Local officials said Friday the fighting has left about 150 insurgent fighters dead or wounded.
The Taliban earlier this week overran parts of a strategically important Musa Qala district in Helmand province, clearing the way for the insurgents to advance on the provincial capital of Lashkargah.
NATO’s Resolute Support mission confirmed that U.S. aircraft repeatedly bombed militant positions in Musa Qala while some foreign soldiers are assisting the Afghan ground forces.
Earlier this week, the militants assaulted the district from all sides and killed as many as 35 Afghan soldiers before seizing control on Wednesday, according to Afghan provincial authorities.
The Taliban already controls another district in the province called Nawzad that officials said facilitated the insurgents’ march on Musa Qala.
The Islamist insurgents have made battlefield gains in Afghanistan and inflicted heavy casualties on national defense forces since the end of the NATO-led combat mission in December 2014. The Taliban, however, has not been able to maintain for long its hold on territories it has captured.
Afghan President Ashraf Ghani’s efforts to seek a negotiated settlement of the conflict have not yet produced results, and Taliban advances, critics say, need to be halted to push the insurgency towards peace talks.
Taliban spokesman Zabihullah Mujahid reiterated in a statement its violent campaign continues because the “occupation” of Afghanistan has not ended.
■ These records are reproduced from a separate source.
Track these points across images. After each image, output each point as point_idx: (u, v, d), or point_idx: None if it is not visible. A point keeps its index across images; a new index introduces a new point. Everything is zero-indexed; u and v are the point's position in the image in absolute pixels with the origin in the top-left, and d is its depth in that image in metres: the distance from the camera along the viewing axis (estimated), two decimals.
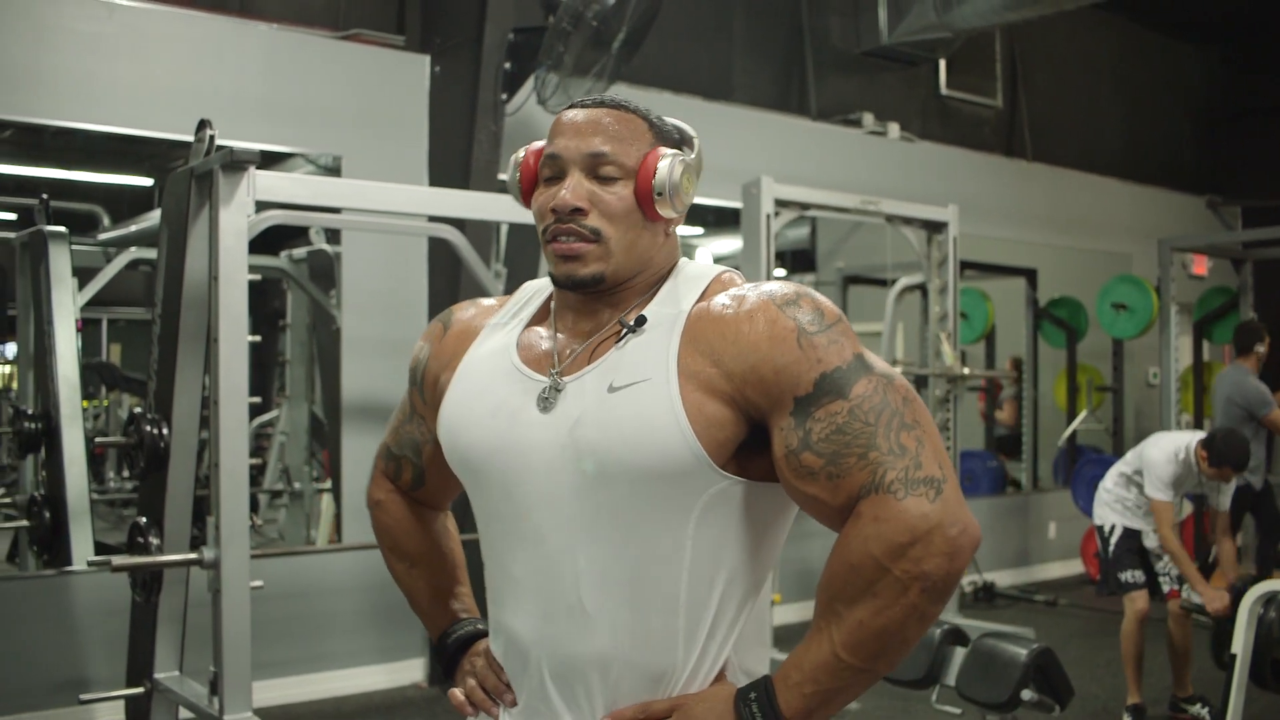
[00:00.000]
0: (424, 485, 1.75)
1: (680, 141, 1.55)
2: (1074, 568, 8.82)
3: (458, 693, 1.62)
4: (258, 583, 3.84)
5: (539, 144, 1.56)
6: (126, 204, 6.01)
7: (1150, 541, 5.28)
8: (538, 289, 1.62)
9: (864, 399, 1.34)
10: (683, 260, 1.55)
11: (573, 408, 1.42)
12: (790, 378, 1.35)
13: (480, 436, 1.48)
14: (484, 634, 1.66)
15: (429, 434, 1.66)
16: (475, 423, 1.50)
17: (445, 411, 1.55)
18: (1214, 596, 4.86)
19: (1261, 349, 6.39)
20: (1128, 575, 5.23)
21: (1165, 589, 5.24)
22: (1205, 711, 5.21)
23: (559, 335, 1.52)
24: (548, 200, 1.47)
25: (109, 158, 5.56)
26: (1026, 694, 2.95)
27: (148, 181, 6.17)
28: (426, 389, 1.65)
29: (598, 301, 1.50)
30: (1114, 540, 5.30)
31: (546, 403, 1.44)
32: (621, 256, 1.46)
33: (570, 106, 1.52)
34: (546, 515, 1.42)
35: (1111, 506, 5.37)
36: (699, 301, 1.45)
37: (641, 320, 1.44)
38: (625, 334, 1.44)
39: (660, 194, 1.46)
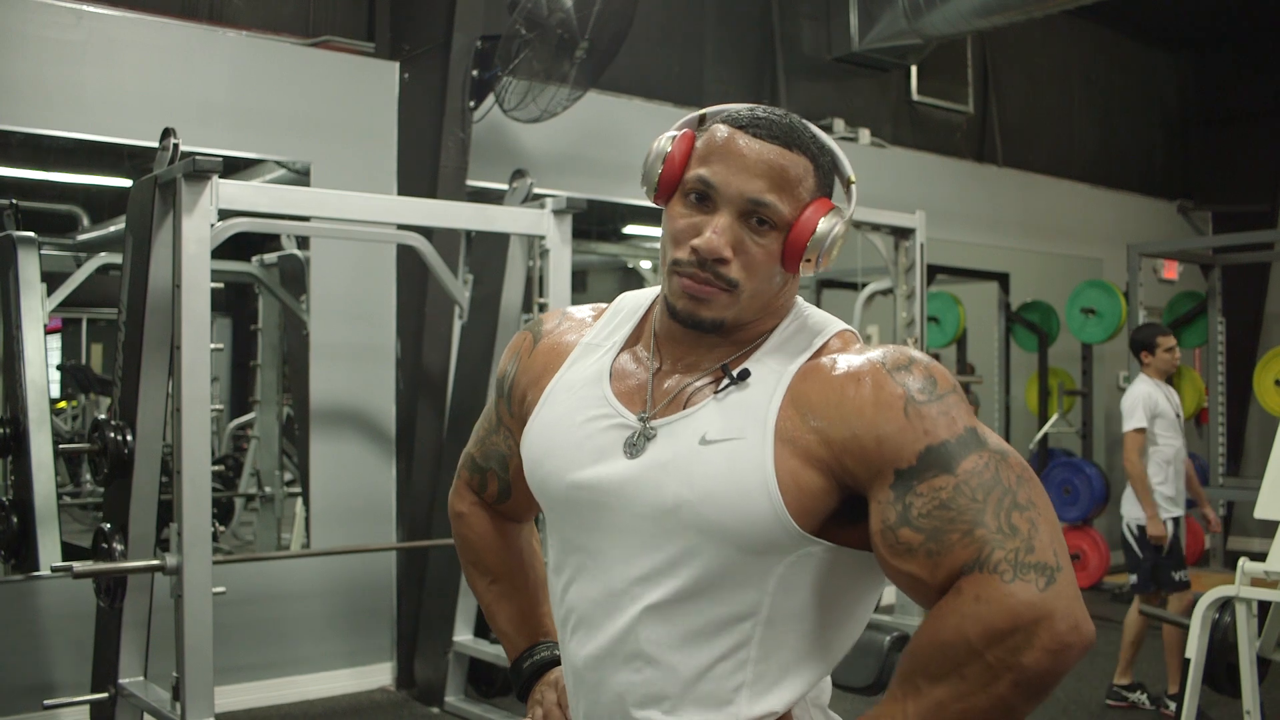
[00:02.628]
0: (509, 499, 1.68)
1: (840, 181, 1.46)
2: None
3: None
4: (220, 589, 3.87)
5: (686, 130, 1.44)
6: (108, 204, 6.01)
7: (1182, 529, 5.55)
8: (635, 305, 1.54)
9: (973, 475, 1.25)
10: (801, 305, 1.47)
11: (662, 453, 1.36)
12: (893, 449, 1.27)
13: (562, 467, 1.43)
14: (559, 660, 1.61)
15: (515, 448, 1.60)
16: (559, 452, 1.44)
17: (531, 433, 1.49)
18: (1156, 525, 5.41)
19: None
20: (1180, 575, 5.47)
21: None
22: (1144, 698, 5.36)
23: (659, 367, 1.45)
24: (690, 232, 1.37)
25: (86, 159, 5.56)
26: None
27: (127, 183, 6.20)
28: (514, 403, 1.59)
29: (709, 339, 1.42)
30: (1168, 537, 5.47)
31: (634, 449, 1.38)
32: (747, 304, 1.38)
33: (738, 125, 1.38)
34: (618, 555, 1.38)
35: (1159, 500, 5.52)
36: (810, 359, 1.38)
37: (745, 374, 1.37)
38: (726, 384, 1.37)
39: (809, 259, 1.38)
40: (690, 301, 1.38)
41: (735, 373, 1.37)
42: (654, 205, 1.44)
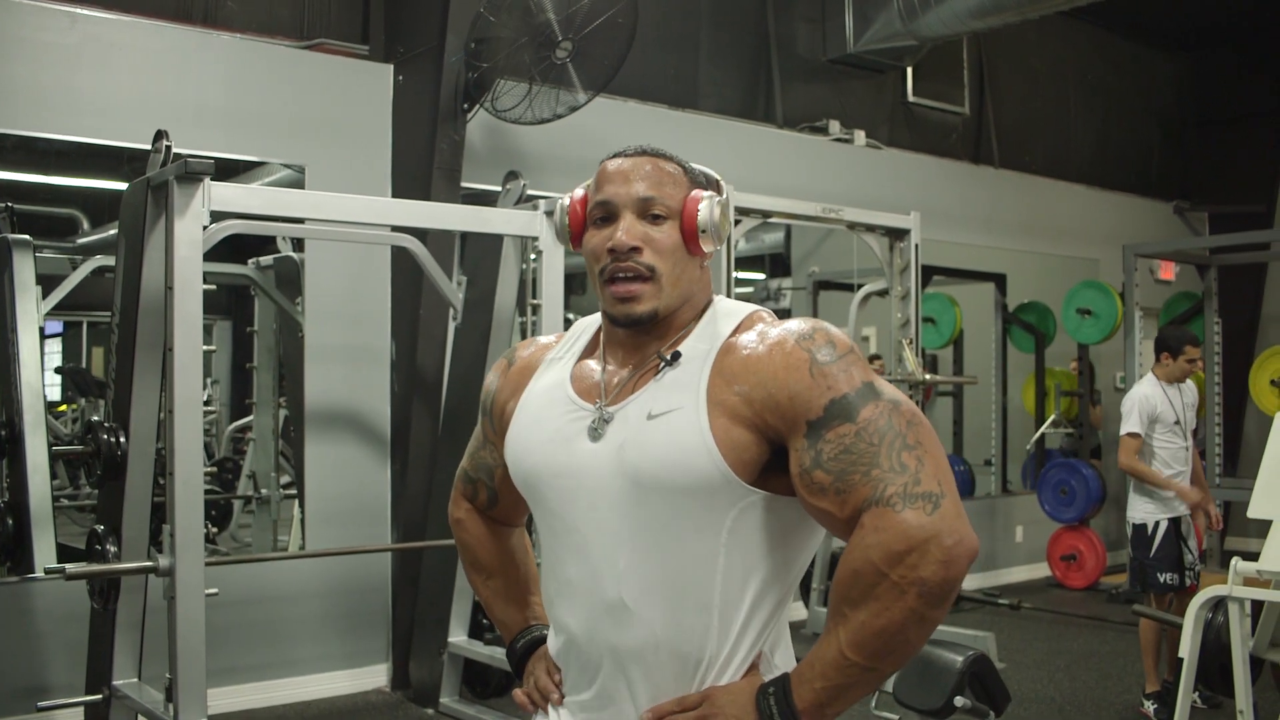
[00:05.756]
0: (498, 505, 1.91)
1: (709, 185, 1.72)
2: (1039, 571, 8.88)
3: (519, 693, 1.78)
4: (212, 590, 3.87)
5: (580, 191, 1.71)
6: (108, 208, 6.01)
7: (1186, 528, 5.57)
8: (588, 325, 1.78)
9: (870, 422, 1.48)
10: (719, 298, 1.70)
11: (618, 433, 1.59)
12: (803, 403, 1.50)
13: (539, 460, 1.66)
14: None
15: (499, 459, 1.82)
16: (535, 448, 1.67)
17: (511, 438, 1.72)
18: (1192, 493, 5.51)
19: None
20: (1167, 577, 5.46)
21: (1187, 583, 5.44)
22: (1152, 708, 5.30)
23: (609, 366, 1.68)
24: (603, 241, 1.63)
25: (84, 162, 5.56)
26: (960, 701, 2.99)
27: (125, 186, 6.22)
28: (495, 418, 1.82)
29: (644, 335, 1.65)
30: (1158, 538, 5.49)
31: (595, 432, 1.61)
32: (670, 290, 1.62)
33: (613, 156, 1.69)
34: (594, 527, 1.59)
35: (1152, 500, 5.55)
36: (730, 337, 1.60)
37: (676, 355, 1.60)
38: (663, 367, 1.60)
39: (704, 231, 1.62)
40: (624, 303, 1.61)
41: (669, 356, 1.61)
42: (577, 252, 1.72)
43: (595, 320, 1.77)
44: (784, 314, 6.67)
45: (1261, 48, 10.27)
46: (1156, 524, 5.50)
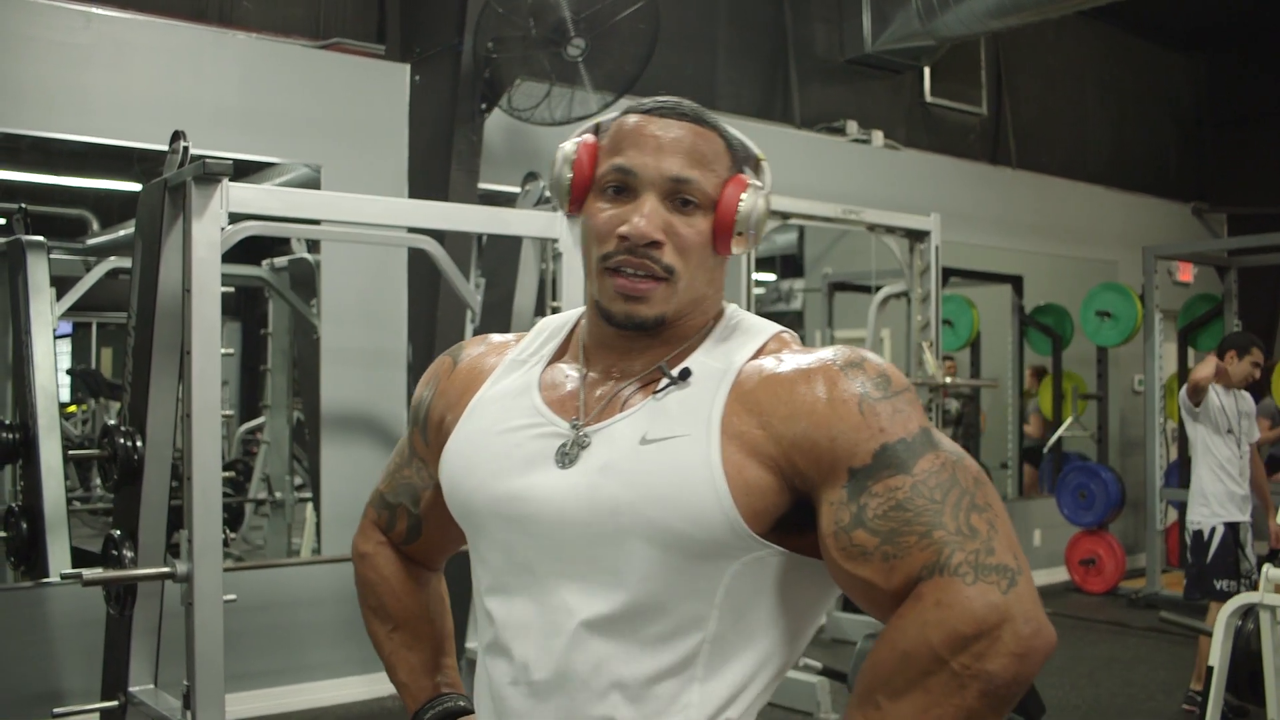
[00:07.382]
0: (419, 538, 1.57)
1: (750, 162, 1.39)
2: (1059, 575, 8.82)
3: None
4: (230, 596, 3.82)
5: (588, 136, 1.38)
6: (117, 208, 5.99)
7: (1243, 534, 5.53)
8: (559, 325, 1.46)
9: (930, 474, 1.19)
10: (733, 308, 1.40)
11: (598, 458, 1.28)
12: (847, 447, 1.21)
13: (485, 481, 1.33)
14: (464, 711, 1.51)
15: (429, 479, 1.50)
16: (482, 466, 1.34)
17: (450, 451, 1.39)
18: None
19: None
20: (1224, 584, 5.40)
21: (1243, 590, 5.35)
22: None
23: (590, 375, 1.37)
24: (614, 223, 1.30)
25: (95, 163, 5.54)
26: None
27: (137, 187, 6.19)
28: (430, 430, 1.48)
29: (640, 341, 1.34)
30: (1215, 544, 5.44)
31: (567, 457, 1.29)
32: (684, 294, 1.32)
33: (643, 111, 1.35)
34: (550, 570, 1.28)
35: (1209, 505, 5.50)
36: (753, 358, 1.31)
37: (686, 373, 1.30)
38: (666, 385, 1.30)
39: (741, 232, 1.31)
40: (628, 302, 1.30)
41: (676, 371, 1.30)
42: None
43: (566, 319, 1.46)
44: (797, 316, 6.63)
45: (1279, 47, 10.21)
46: (1213, 530, 5.46)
He was referring to the presence of NATO-led, mostly American forces in the country.
Mujahid would not say if the insurgent group is ready to hold direct peace talks with the Afghan government. Instead, he said that reasons for continuing the insurgency are very much present.
The Taliban has linked its campaign to the complete withdrawal of international forces and the installation of an “Islamic government” in Afghanistan. President Ghani, however, rejected any compromise on the state structure in the country, saying it is in place in accordance with a constitution fully in accordance with Islam.